Nel contatto diretto e continuativo con un soggetto positivo al Covid-19 di due persone nelle medesime condizioni, uno dei due contrae l’infezione in forma grave, mentre l’altro non si contagia affatto. Ci si chiede dunque come mai la risposta all’infezione da SARS-CoV-2 possa variare tanto da soggetto a soggetto, date le stesse condizioni di partenza, come età e patologie pregresse. La risposta più accreditata è stata, finora, «una diversa risposta immunitaria». Tuttavia, uno studio coordinato dal Consorzio Internazionale di Genetica (CovidHGE), con capofila la Rockfeller University di New York, cui ha partecipato anche il laboratorio di Genetica Medica di Tor Vergata diretto da Giuseppe Novelli, ha fornito risposte più circostanziate, rivoluzionarie perché capaci di spianare la strada a nuovi percorsi terapeutici.

Covid resistenti

«Tre sono gli elementi che abbiamo considerato: il virus, l’ospite e l’ambiente – ha commentato Novelli – Abbiamo quindi deciso di concentrarci sui fattori genetici dell’ospite, andando a confrontare il DNA dei casi gravissimi con quello degli asintomatici. È così emerso che il 10-15% dei malati gravi presentano mutazioni genetiche a livello di risposta innata. Sono cioè deficitari nella produzione di interferone, proteina che aiuta a regolare l’attività del sistema immunitario con funzioni antivirali. Questi soggetti possono essere definiti suscettibili. La genetica intende ora indagare le caratteristiche dei cosiddetti resistenti, di coloro che, seppure esposti in maniera diretta e continuativa al virus, non vengono contagiati».

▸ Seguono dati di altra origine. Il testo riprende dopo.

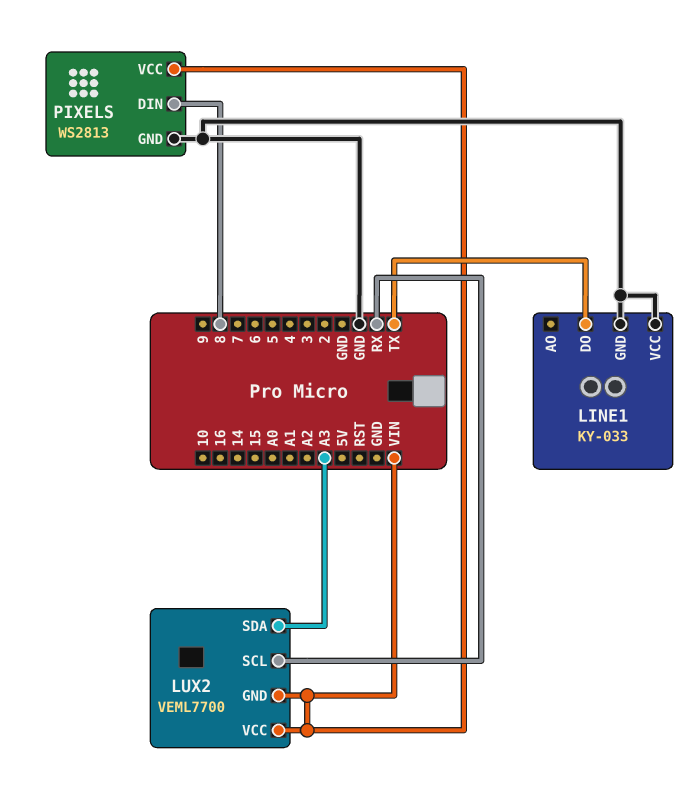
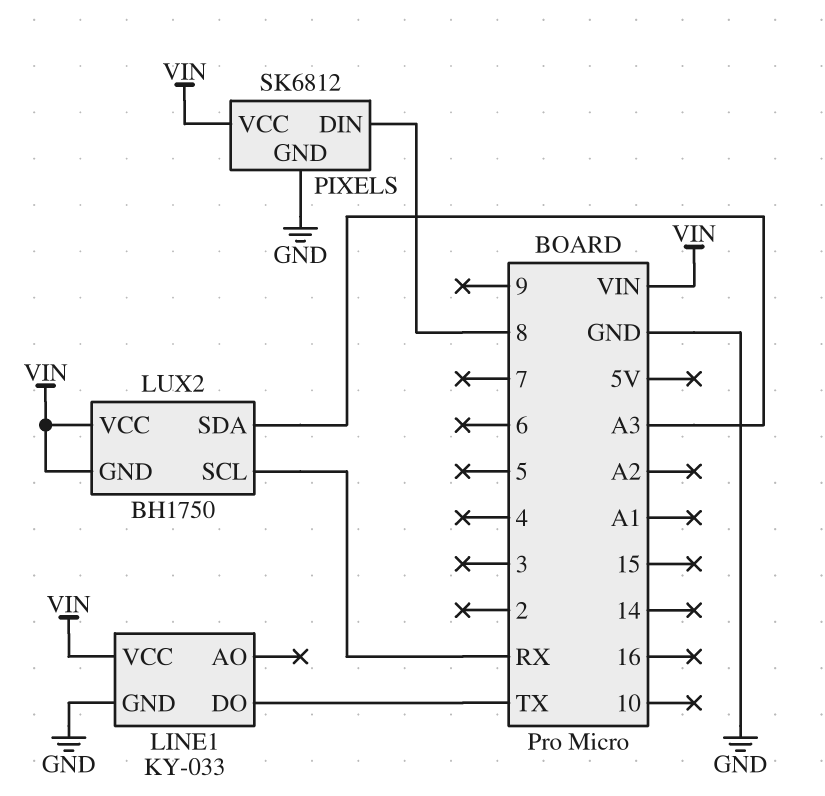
LINE1 pin VCC: GND -> VIN
LUX2: VEML7700 -> BH1750
PIXELS: WS2813 -> SK6812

Questo nuovo studio, tuttora in corso, ha reclutato alcune migliaia di volontari, di cui 150 nella sola Italia i quali si aggiungono a quelli di altri paesi come Francia, Spagna, Stati Uniti, Brasile. Ora si procederà a leggere le sequenze di DNA del campione, le quali saranno messe a confronto con quelle dei suscettibili per comprendere le specifiche caratteristiche genetiche del gruppo dei resistenti.
«Anche in altre malattie come l’AIDS – ha chiarito Novelli – è stato riscontrato che circa un 10% di soggetti risultano naturalmente resistenti al virus dell’HIV per un difetto nel recettore CCR5 (una proteina coinvolta nel sistema immunitario – ndr) che blocca il suo ingresso. Se i risultati dello studio portassero a conclusioni simili, sarebbe possibile trovare una chiave d’arresto per bloccare l’accesso del Covid-19 in tutti i soggetti».